------ Materials provided

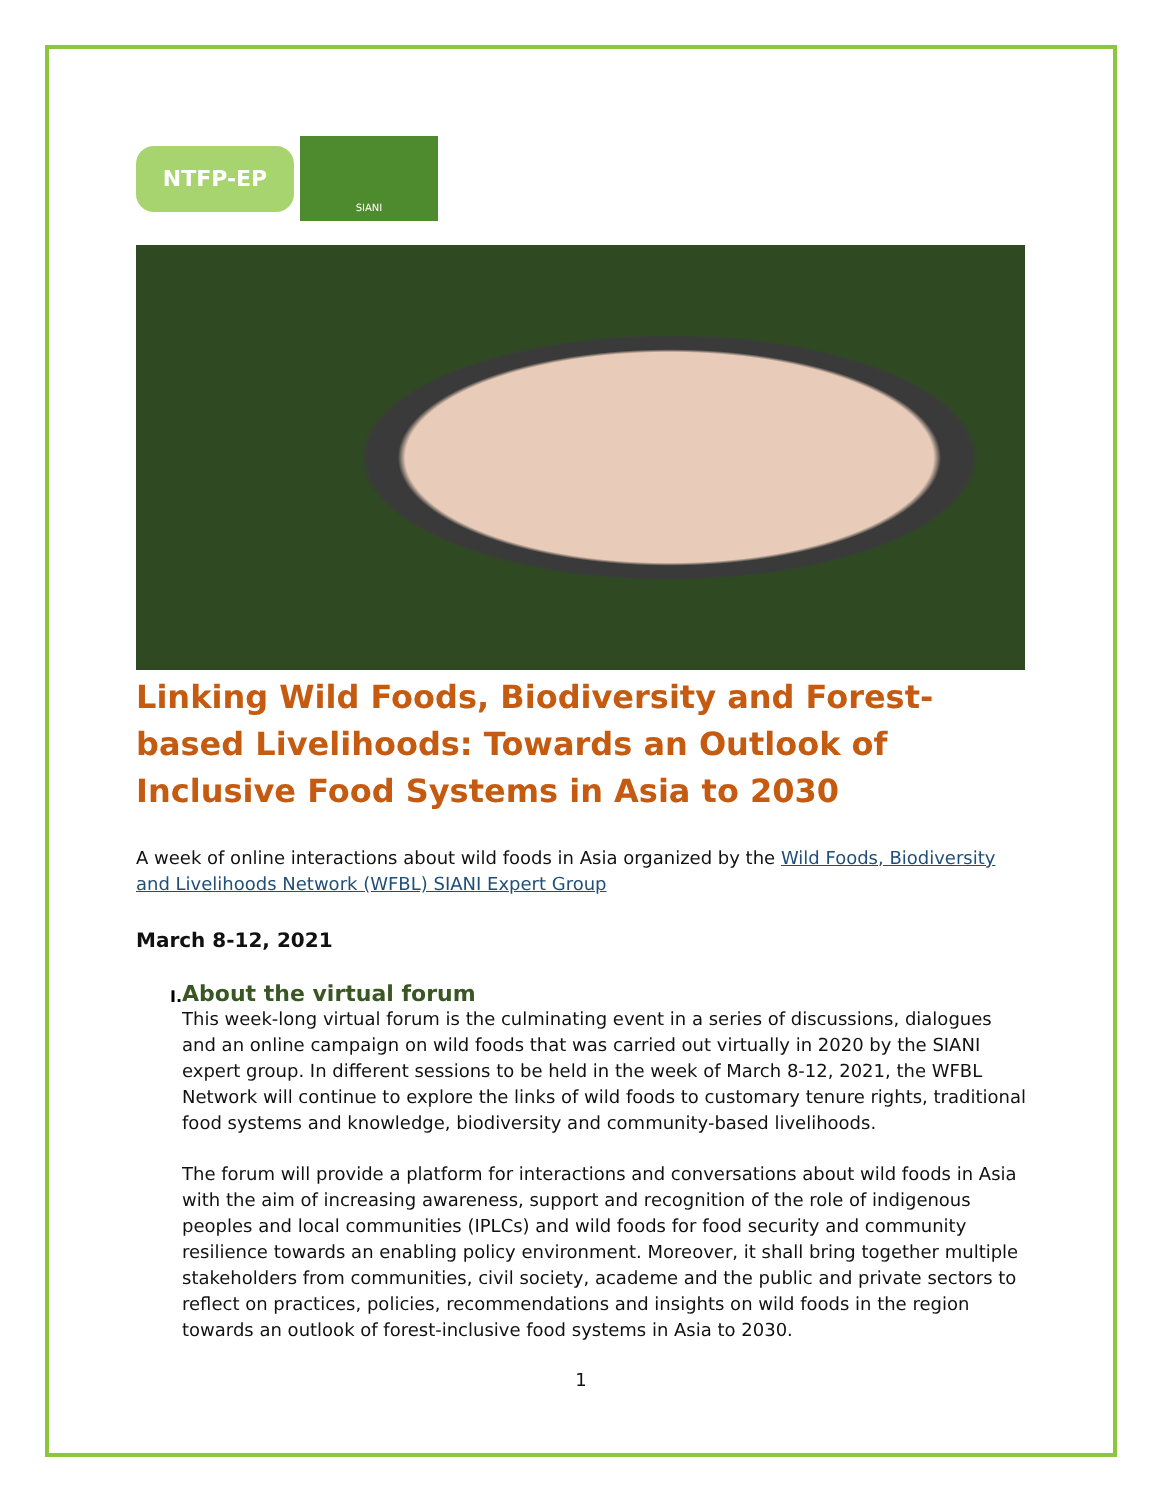NTFP-EP
SIANI
Linking Wild Foods, Biodiversity and Forest-based Livelihoods: Towards an Outlook of Inclusive Food Systems in Asia to 2030
A week of online interactions about wild foods in Asia organized by the Wild Foods, Biodiversity and Livelihoods Network (WFBL) SIANI Expert Group
March 8-12, 2021
I.
About the virtual forum
This week-long virtual forum is the culminating event in a series of discussions, dialogues and an online campaign on wild foods that was carried out virtually in 2020 by the SIANI expert group. In different sessions to be held in the week of March 8-12, 2021, the WFBL Network will continue to explore the links of wild foods to customary tenure rights, traditional food systems and knowledge, biodiversity and community-based livelihoods.
The forum will provide a platform for interactions and conversations about wild foods in Asia with the aim of increasing awareness, support and recognition of the role of indigenous peoples and local communities (IPLCs) and wild foods for food security and community resilience towards an enabling policy environment. Moreover, it shall bring together multiple stakeholders from communities, civil society, academe and the public and private sectors to reflect on practices, policies, recommendations and insights on wild foods in the region towards an outlook of forest-inclusive food systems in Asia to 2030.
1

------------

Activity
Where a line of the records includes "March", copy it.

Reply to the exercise
March 8-12, 2021
This week-long virtual forum is the culminating event in a series of discussions, dialogues and an online campaign on wild foods that was carried out virtually in 2020 by the SIANI expert group. In different sessions to be held in the week of March 8-12, 2021, the WFBL Network will continue to explore the links of wild foods to customary tenure rights, traditional food systems and knowledge, biodiversity and community-based livelihoods.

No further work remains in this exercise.